*** Opening PASSAGE FOR REVIEW ***
Socrates' Equivocation (Part IV)

If (as I have been arguing here, here, and here) cognitivism and noncognitivism are not appropriate distinctions to make within the context of 5th century Athens, then, arguments to the contrary notwithstanding, Socrates does not represent a complete shift in ethics from an authoritarian religious basis to an autonomous form of thought based on an individual’s reason. To be sure, there is some truth in that description, but the whole truth is more complicated. In this section, I would like to explore one way of accounting for the threatening shift that Socrates does represent without resorting to anachronistic terms like cognitivism.
*** Closing PASSAGE FOR REVIEW ***
*** Opening ENTRIES SUPPLIED ***
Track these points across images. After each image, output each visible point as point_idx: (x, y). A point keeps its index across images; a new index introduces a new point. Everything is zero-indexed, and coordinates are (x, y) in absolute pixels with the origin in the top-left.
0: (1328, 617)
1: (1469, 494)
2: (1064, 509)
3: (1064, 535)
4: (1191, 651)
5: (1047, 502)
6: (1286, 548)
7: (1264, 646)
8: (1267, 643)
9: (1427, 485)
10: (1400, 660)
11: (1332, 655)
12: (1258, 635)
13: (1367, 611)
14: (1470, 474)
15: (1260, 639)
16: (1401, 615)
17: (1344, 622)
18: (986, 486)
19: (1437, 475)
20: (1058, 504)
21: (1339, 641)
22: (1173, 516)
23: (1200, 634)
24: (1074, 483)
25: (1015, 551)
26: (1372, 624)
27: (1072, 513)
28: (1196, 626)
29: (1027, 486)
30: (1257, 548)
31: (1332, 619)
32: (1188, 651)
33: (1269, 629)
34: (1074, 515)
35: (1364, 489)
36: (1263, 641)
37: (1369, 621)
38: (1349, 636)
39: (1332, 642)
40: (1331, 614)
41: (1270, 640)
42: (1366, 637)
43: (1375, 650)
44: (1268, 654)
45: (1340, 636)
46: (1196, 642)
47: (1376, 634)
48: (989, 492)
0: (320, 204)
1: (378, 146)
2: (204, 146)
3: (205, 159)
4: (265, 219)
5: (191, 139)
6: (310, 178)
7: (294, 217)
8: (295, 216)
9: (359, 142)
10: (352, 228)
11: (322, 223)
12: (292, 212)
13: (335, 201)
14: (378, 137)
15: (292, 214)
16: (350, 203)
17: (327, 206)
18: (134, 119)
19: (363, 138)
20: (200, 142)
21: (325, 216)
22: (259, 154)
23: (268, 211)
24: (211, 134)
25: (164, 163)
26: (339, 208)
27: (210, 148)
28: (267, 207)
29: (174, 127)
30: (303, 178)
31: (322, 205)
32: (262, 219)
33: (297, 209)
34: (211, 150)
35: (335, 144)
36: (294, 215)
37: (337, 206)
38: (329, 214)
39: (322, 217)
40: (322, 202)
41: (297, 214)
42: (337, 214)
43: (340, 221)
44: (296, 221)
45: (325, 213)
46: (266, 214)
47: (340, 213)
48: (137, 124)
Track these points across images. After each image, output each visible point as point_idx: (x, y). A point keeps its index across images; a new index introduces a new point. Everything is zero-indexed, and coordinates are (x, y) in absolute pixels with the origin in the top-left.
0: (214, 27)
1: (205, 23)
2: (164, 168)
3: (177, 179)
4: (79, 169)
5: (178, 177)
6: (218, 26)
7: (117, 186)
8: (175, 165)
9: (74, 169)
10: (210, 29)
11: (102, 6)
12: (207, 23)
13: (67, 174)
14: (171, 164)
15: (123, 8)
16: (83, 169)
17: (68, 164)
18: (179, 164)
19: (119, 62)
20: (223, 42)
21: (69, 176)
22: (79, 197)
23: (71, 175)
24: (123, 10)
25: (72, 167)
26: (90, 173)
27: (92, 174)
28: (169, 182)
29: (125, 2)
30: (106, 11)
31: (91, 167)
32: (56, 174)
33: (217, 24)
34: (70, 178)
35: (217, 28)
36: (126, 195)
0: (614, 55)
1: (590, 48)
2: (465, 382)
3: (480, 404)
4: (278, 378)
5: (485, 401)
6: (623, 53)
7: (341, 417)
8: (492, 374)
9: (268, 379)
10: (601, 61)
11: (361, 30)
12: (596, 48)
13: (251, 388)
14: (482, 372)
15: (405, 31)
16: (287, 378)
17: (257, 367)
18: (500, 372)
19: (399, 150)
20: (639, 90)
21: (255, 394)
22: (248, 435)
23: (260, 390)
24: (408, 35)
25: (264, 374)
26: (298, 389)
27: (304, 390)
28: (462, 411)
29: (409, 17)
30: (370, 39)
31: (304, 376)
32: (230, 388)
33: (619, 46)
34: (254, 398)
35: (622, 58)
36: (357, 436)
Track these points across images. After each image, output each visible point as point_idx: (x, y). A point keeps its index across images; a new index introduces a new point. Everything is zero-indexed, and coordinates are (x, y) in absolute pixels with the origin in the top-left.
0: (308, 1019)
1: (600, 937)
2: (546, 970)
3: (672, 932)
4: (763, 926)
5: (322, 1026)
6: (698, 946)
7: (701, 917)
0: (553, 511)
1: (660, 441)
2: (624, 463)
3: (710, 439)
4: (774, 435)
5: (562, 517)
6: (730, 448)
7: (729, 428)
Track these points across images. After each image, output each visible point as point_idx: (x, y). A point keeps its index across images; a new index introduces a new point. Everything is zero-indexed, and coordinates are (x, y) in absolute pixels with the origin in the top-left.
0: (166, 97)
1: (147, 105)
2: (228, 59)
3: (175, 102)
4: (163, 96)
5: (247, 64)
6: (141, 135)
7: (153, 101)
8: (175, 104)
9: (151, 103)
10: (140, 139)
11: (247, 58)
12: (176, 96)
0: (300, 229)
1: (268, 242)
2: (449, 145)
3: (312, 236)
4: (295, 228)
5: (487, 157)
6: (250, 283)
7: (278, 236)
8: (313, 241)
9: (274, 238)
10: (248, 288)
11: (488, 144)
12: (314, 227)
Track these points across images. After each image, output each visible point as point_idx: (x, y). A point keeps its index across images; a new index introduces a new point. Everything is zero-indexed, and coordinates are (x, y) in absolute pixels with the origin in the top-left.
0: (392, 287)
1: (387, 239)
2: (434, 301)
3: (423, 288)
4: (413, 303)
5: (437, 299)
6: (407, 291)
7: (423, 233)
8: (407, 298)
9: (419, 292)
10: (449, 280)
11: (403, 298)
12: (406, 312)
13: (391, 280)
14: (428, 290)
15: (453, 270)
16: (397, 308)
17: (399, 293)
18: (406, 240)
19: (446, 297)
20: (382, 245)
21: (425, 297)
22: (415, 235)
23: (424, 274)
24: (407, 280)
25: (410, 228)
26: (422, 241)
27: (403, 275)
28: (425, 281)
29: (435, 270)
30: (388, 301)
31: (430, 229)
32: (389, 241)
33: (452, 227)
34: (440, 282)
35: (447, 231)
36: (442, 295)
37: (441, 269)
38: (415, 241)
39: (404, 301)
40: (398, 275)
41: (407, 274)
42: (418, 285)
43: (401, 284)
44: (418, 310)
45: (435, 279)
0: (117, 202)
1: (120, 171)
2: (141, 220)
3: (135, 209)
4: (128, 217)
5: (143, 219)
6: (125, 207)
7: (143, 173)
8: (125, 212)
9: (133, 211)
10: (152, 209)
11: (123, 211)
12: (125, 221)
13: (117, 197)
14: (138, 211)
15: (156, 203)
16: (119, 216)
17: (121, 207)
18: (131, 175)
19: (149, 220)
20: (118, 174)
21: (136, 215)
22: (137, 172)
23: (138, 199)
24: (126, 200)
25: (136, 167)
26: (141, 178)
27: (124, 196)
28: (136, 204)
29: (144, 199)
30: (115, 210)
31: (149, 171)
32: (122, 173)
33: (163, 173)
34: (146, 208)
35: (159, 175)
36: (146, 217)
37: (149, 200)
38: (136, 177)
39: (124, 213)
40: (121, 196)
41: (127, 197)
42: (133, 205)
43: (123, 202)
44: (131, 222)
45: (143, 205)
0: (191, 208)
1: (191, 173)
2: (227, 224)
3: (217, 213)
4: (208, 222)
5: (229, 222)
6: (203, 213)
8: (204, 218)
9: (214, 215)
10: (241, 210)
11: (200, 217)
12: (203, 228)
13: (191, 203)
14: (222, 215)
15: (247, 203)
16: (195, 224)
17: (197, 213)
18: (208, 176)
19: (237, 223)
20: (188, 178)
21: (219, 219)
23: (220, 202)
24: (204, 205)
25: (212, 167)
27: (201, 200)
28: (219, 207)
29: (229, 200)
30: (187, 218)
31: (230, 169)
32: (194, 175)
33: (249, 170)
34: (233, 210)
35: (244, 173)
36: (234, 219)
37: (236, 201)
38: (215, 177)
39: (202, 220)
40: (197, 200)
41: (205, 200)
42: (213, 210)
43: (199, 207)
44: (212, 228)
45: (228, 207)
*** Closing ENTRIES SUPPLIED ***
◆ **WORK TO COMPLETE**:
(a) Return the text of the Socrates passage, starting with "If (as I have" and going on through "terms like cognitivism.".
(b) Answer these questions using the Socrates passage:
(i) Which part number appears in its header?
(ii) What place and period does it give as the context in which cognitivism and noncognitivism are not appropriate distinctions?
(iii) Which term does it describe as anachronistic?
The point-tracking data has no role in this work.

◆ **SOLUTIONS BELOW**:
(a)
If (as I have been arguing here, here, and here) cognitivism and noncognitivism are not appropriate distinctions to make within the context of 5th century Athens, then, arguments to the contrary notwithstanding, Socrates does not represent a complete shift in ethics from an authoritarian religious basis to an autonomous form of thought based on an individual’s reason. To be sure, there is some truth in that description, but the whole truth is more complicated. In this section, I would like to explore one way of accounting for the threatening shift that Socrates does represent without resorting to anachronistic terms like cognitivism.

(b)
(i) Part IV
(ii) 5th century Athens
(iii) Cognitivism